DOHA: Justin Gatlin (L) of the United States sprints to win the 100m race in the Diamond League meeting at the Suhaim bin Hamad Stadium.—AFP
DOHA: Justin Gatlin (L) of the United States sprints to win the 100m race in the Diamond League meeting at the Suhaim bin Hamad Stadium.—AFP

DOHA: Justin Gatlin sent a message to Usain Bolt on Friday — both with his legs and his mouth.

Gatlin lived up to the pre-season hype by winning the 100 metres in a world-leading 9.74 seconds at the opening Diamond League meeting of the season on Friday, a personal-best time and a new meet record for Doha to serve notice to Bolt ahead of the world athletics championships in Beijing in August.

“That was for him [Bolt],” Gatlin said. “I just wanted to go out and put down a good time. I know I had to go out and make a statement tonight. That’s what my coach told me to do.”

In a sizzling night’s action Mo Farah suffered a rare loss, to Ethiopian Hagos Gebrhiwet over 3,000m, Pedro Pichardo and Christian Taylor joined triple jump’s exclusive 18-metre club and Jasmin Stowers continued her heady rise in the 100m hurdles.

As always, however, the 100m was the race everyone wanted to watch, with the big question being whether 33-year-old Gatlin would start this season in the form he finished the last where he posted six of the year’s seven fastest times.

The twice-banned doper wasted no time in answering as he was first out of the blocks and clear by halfway, punching the air after clocking the world leading time and leaving second-place American Mike Rodgers trailing by more than two metres in 9.96.

Keston Bledman of Trinidad and Tobago was third in 10.01.

Jamaican Bolt remains the favourite to retain his world title in Beijing later this year but knows he will have to be right at the top of his game and fully fit to hold off the challenge of the 2004 Olympic champion.

“It was a magical night for me,” Gatlin said. “Doha is a great place for me and with that performance I put out a statement.”

Double world and Olympic distance champion Farah was hoping to do the same in the 3,000m and looked in control until just after the bell.

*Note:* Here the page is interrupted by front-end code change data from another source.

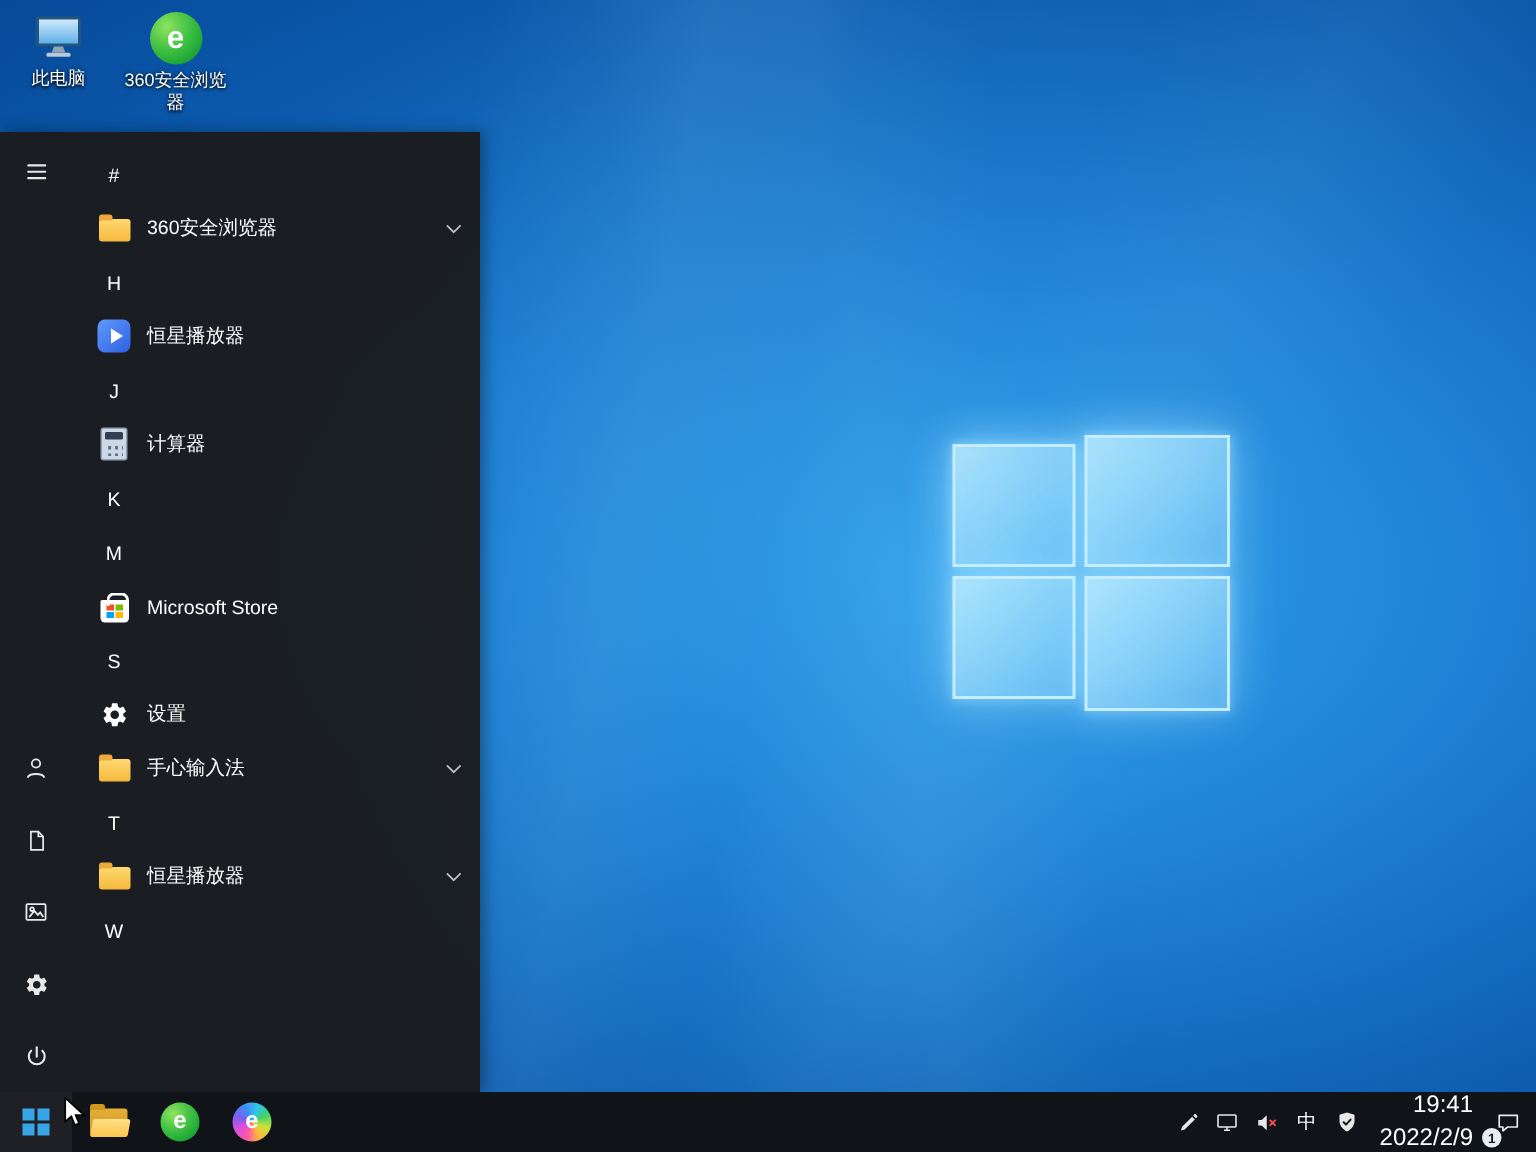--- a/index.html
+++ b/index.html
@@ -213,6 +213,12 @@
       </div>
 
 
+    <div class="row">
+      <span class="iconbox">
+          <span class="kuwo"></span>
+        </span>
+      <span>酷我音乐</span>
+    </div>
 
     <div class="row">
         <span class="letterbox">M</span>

However, the Briton, who broke the world indoor two-mile record earlier this year, struggled over the equivalent distance in Doha.

When Ethiopian duo Gebrhiwet and Yomif Kejelcha burst past him, Farah was unable to hold them off and, although he clawed his way back into contention on the home straight, he finished second to clear winner Gebrhiwet.

“It’s an early start (to the season), but I am a bit disappointed to finish second. It was hard, it was basically a championship race,” Farah told reporters. “Congratulations to Hagos, he did well, but at the same time I don’t think I am kind of ready yet.”

Fans alongside the triple jump pit were treated to a memorable night as Cuba’s Pichardo soared to 18.06 metres with his third jump, making him the third-best triple-jumper ever behind Kenny Harrison and Jonathan Edwards.

There was more to come, however, as Taylor flew to 18.04 with his final jump of the night — becoming only the fourth man to clear 18 metres.

Fellow American Stowers showed she’s a rising star by winning the 100 hurdles in a personal-best 12.35 seconds, a new Diamond League record.

Olympic champion Sally Pearson and 2014 Diamond Race winner Dawn Harper-Nelson were both outside the top three.

The 23-year-old Stowers has improved her personal-best three times in 2015 after 12.40 and 12.39 performances previously this year. The latest time matched Pearson’s winning mark at the Olympics.

“I was really nervous coming in,” said Stowers, who was drawn next to Pearson and pulled away from the Aussie through the last half of the race. Pearson was fourth and Harper-Nelson last after crashing into a hurdle.

Meanwhile, Allyson Felix won in Doha for an 11th time after victory in the 200 metres. The remarkable American, a four-times Olympic champion and eight-times world champion eased through the event in a meeting record time of 21.98.

The first race of the night was the men’s 400m hurdles, won by 2005 world champion, Bershawn Jackson. The 32-year-old American won in a time of 48.09 and shouted to the crowd: “I’m back, baby!”

Like Farah, some other middle and long-distance runners struggled: 800m world champion Mohammed Aman was ninth in a race won by Djibouti’s Ayanleh Souleiman.

The battle between Abebe Aregawi and Sifan Hassan didn’t materialize in the women’s 1,500, with Hassan second behind Ethiopia’s teenage prospect Dawit Seyaum. Aregawi was seventh.

Greece’s Konstantinos Filippidis cleared 5.75 in the pole vault, grabbing his chance after world-record holder Renaud Lavillenie withdrew in the week with a shoulder injury.

Tianna Bartoletta of the US won the long jump with 6.99 meters, but only after one of a couple of glitches on the night with the technology.

It was announced that Lorraine Ugen had set a British record with 7.10 metres, only for organizers to say more than 10 minutes later that was a mistake.

The Diamond League continues in Shanghai, China on Sunday.